__Texto do documento__
* * * * *

Como lidar com a possível homossexualidade do filho?

Homossexualidade

“A minha filha tem 17 anos e começou a namorar com uma rapariga, mas sempre namorou com rapazes. Pode ser só uma fase ou devo preocupar-me?” [Dulce]

Dulce, obrigado por permitir partilhar a sua questão e por se questionar. Compreendo a sua perspetiva e a sua questão. Já tive oportunidade de escrever sobre este tema, num livro que lancei recentemente, intitulado ‘Sentimento de Pertença – Um caminho a percorrer por mim e por ti’, mas agora direcionarei os meus esforços para a sua questão em particular, procurando ser claro e sucinto. Estou disponível para esclarecimentos adicionais.

Em contexto de consulta, tenho recebido, por um lado, pais que se questionam sobre a ‘normalidade’ da homossexualidade, após os filhos assumirem a sua orientação sexual, não sabendo o que fazer, por terem sido ‘apanhados de surpresa’, defraudando as suas expectativas, e também por terem dificuldades em aceitar (querendo alimentar a esperança de haver uma ‘mudança’ num futuro breve). Nalguns casos, acabam por questionar o exercício da sua parentalidade, sob a forma de «Em que é que falhamos na educação do(a) nosso(a) filho(a)?”, ou culpabilizando as companhias dos filhos: “Eu bem me parecia que não devíamos deixar andar tantas vezes com aquele(a), que já apresentava umas tendências homossexuais”.

Por outro lado, aparecem jovens que se sentem magoados, tristes e revoltados pela incompreensão e não-aceitação dos pais quanto à sua orientação sexual. Ambos em sofrimento, pais e filhos. De costas voltadas, incompreendidos, magoados, entram, por vezes, pelas vias mais perigosas. Por exemplo, há pais que perseguem os filhos para que não alimentem essas relações, que recusam a sua homossexualidade, entrando em estado de negação, que entram em ‘jogos emocionais’, de manipulação, bastante perigosos e injustos – criam-se autênticas guerras, nalguns casos; e há filhos/jovens que, pela recusa e total falta de apoio dos pais, se isolam, vivem com um medo constante, alimentam uma raiva desmedida, entrando, nalguns casos por comportamentos perigosos para a sua saúde e bem-estar (por exemplo, automutilação) e que, no limite, podem conduzir a situações bem mais graves.

No livro ‘Sentimento de Pertença – Um Caminho a Percorrer por mim e por ti’, já mencionado, escrevi o seguinte: “Os argumentos que legitimam a homofobia, baseados em princípios morais estanques e em conceitos muito restritos do funcionamento de uma sociedade (especialmente, neste caso, no que se refere ao bloqueio criado face à livre expressão do amor e da sexualidade entre pessoas do mesmo sexo)… devem ser erradicados da vida de todos… em prol de um mundo onde as pessoas possam usufruir e vivenciar saudavelmente os frutos das suas decisões.”.

* * * * *

__Material fornecido__
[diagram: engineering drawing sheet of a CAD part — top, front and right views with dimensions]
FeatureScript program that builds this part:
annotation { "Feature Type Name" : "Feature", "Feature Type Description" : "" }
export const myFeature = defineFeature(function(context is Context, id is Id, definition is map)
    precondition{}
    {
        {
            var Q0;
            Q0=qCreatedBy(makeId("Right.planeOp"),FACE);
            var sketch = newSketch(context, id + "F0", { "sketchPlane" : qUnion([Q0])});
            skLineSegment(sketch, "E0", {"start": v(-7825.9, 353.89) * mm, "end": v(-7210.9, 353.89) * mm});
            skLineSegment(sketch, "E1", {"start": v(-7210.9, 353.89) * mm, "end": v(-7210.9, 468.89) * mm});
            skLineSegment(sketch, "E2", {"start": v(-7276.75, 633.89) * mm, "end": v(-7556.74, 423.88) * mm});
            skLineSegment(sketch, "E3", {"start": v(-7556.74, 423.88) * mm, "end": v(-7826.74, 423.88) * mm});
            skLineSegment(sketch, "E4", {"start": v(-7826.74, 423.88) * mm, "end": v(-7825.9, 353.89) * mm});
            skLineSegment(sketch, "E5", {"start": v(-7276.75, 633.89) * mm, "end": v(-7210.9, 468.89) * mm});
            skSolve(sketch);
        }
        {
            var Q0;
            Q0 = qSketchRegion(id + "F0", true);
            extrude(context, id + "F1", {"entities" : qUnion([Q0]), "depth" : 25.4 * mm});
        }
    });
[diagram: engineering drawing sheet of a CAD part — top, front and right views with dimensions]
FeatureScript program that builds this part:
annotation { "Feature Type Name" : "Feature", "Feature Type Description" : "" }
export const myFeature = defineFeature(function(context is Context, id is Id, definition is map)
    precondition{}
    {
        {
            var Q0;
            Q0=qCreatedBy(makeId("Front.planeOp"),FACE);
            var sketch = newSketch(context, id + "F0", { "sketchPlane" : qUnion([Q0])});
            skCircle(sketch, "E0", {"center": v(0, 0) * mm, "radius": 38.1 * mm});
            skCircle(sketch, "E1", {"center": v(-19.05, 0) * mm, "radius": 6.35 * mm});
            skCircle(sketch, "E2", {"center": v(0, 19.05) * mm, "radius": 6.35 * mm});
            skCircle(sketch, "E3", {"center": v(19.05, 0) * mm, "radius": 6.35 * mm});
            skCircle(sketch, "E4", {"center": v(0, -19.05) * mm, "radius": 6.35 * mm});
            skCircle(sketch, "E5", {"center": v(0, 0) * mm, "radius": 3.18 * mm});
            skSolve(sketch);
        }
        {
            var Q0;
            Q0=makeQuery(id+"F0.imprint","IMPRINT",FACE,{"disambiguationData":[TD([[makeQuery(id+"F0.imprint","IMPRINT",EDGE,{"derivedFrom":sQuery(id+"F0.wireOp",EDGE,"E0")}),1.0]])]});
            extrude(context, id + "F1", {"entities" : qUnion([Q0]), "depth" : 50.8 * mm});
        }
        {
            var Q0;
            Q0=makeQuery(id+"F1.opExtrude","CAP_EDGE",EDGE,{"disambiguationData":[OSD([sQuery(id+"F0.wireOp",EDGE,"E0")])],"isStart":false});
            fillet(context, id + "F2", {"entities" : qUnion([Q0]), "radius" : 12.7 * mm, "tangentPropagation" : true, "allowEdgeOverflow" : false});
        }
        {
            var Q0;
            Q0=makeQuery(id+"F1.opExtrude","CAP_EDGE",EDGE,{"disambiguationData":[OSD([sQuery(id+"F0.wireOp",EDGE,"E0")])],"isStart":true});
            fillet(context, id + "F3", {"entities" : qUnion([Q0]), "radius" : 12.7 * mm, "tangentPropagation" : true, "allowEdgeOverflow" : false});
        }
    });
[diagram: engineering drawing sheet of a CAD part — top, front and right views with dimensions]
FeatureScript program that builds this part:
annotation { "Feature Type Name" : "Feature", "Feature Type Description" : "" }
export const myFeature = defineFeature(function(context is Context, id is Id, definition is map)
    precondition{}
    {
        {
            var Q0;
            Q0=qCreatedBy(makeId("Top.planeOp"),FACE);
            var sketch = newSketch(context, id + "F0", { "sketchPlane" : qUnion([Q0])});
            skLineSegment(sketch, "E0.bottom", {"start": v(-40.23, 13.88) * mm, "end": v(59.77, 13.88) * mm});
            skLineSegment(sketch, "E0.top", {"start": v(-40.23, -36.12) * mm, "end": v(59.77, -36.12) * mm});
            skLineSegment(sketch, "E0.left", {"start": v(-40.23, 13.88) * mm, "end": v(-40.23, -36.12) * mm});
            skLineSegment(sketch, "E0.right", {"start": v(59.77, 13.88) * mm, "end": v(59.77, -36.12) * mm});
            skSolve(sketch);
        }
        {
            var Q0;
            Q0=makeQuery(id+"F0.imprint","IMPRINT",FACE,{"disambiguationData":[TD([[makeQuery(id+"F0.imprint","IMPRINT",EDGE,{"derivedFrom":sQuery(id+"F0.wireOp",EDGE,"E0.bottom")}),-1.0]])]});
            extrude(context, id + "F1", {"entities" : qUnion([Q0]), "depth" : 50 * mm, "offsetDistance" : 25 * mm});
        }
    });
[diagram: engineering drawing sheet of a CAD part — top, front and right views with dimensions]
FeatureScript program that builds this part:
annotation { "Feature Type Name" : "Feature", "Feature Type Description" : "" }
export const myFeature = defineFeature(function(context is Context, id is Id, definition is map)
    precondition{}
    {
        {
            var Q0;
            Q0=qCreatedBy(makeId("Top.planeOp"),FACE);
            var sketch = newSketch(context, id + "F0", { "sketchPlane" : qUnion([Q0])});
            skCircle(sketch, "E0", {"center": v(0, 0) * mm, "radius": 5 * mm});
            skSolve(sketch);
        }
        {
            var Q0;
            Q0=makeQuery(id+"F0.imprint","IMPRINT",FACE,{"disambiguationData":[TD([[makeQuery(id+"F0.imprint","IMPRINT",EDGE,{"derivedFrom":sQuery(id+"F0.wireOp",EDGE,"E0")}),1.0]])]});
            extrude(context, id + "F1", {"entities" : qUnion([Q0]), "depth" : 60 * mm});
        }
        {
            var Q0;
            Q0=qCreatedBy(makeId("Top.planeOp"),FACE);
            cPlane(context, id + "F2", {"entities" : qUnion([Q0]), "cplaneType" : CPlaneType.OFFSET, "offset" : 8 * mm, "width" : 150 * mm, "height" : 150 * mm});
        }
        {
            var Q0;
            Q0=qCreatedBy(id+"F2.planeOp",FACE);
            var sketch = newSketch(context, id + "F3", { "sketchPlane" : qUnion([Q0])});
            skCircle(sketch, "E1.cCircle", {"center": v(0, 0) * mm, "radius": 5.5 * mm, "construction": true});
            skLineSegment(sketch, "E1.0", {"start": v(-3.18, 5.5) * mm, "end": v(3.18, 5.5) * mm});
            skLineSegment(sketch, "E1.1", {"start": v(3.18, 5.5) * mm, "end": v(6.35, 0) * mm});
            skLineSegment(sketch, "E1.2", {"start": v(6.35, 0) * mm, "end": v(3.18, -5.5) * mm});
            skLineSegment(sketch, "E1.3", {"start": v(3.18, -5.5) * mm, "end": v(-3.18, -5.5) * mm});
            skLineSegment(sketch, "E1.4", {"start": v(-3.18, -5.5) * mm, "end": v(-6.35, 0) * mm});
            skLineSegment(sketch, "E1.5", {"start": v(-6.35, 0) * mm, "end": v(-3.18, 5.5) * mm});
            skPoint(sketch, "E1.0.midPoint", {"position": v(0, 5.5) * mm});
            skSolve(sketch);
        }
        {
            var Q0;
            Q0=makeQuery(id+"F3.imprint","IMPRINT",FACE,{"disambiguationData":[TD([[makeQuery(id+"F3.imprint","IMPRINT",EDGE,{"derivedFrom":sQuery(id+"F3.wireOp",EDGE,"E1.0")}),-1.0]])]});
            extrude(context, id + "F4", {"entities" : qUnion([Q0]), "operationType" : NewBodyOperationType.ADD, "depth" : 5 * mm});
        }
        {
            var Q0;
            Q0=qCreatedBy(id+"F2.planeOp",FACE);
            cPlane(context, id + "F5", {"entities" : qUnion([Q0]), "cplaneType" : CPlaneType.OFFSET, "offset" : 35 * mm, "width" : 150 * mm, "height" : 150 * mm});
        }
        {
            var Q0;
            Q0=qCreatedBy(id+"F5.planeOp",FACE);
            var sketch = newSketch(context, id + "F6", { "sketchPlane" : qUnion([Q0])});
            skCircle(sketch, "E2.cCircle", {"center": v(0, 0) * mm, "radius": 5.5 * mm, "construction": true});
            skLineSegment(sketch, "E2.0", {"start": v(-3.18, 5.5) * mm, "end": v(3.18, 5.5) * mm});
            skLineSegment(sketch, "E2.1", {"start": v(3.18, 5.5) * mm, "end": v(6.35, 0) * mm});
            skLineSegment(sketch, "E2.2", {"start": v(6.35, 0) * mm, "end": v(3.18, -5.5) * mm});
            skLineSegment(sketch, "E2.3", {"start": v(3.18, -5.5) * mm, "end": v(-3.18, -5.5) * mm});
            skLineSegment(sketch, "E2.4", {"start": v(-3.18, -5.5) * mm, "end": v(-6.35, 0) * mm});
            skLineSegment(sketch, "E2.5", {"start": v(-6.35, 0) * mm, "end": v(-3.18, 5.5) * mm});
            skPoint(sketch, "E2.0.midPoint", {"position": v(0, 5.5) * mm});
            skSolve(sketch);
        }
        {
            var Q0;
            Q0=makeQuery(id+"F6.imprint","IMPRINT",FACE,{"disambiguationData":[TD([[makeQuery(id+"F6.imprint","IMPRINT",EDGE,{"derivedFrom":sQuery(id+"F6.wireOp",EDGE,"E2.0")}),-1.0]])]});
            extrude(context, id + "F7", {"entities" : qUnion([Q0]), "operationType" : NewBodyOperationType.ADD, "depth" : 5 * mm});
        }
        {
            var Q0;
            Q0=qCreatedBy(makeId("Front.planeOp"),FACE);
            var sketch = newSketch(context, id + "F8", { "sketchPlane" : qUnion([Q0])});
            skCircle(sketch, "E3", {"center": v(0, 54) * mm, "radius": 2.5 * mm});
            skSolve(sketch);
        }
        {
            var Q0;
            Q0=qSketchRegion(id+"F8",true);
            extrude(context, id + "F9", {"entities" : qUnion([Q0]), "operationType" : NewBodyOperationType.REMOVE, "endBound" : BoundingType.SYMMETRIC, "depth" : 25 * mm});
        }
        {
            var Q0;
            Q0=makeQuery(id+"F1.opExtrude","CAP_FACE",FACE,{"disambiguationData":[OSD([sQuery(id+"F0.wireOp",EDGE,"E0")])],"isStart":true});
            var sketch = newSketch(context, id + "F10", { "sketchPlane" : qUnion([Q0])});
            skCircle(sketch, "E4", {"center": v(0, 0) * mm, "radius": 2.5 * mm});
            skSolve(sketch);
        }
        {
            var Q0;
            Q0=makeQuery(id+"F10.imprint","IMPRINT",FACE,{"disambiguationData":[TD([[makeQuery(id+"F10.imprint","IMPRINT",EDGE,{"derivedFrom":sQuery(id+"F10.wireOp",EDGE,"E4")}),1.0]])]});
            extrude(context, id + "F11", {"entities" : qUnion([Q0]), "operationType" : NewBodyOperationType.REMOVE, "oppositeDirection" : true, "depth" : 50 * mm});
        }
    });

* * * * *

__Questões a responder__
1) No texto sobre homossexualidade, que idade tem a filha de Dulce?
2) Transcreva, do texto sobre homossexualidade, o trecho que se inicia com as palavras "Dulce, obrigado por" e termina com "para esclarecimentos adicionais.".

__Respostas da atividade__
1) A filha de Dulce tem 17 anos.

2)
Dulce, obrigado por permitir partilhar a sua questão e por se questionar. Compreendo a sua perspetiva e a sua questão. Já tive oportunidade de escrever sobre este tema, num livro que lancei recentemente, intitulado ‘Sentimento de Pertença – Um caminho a percorrer por mim e por ti’, mas agora direcionarei os meus esforços para a sua questão em particular, procurando ser claro e sucinto. Estou disponível para esclarecimentos adicionais.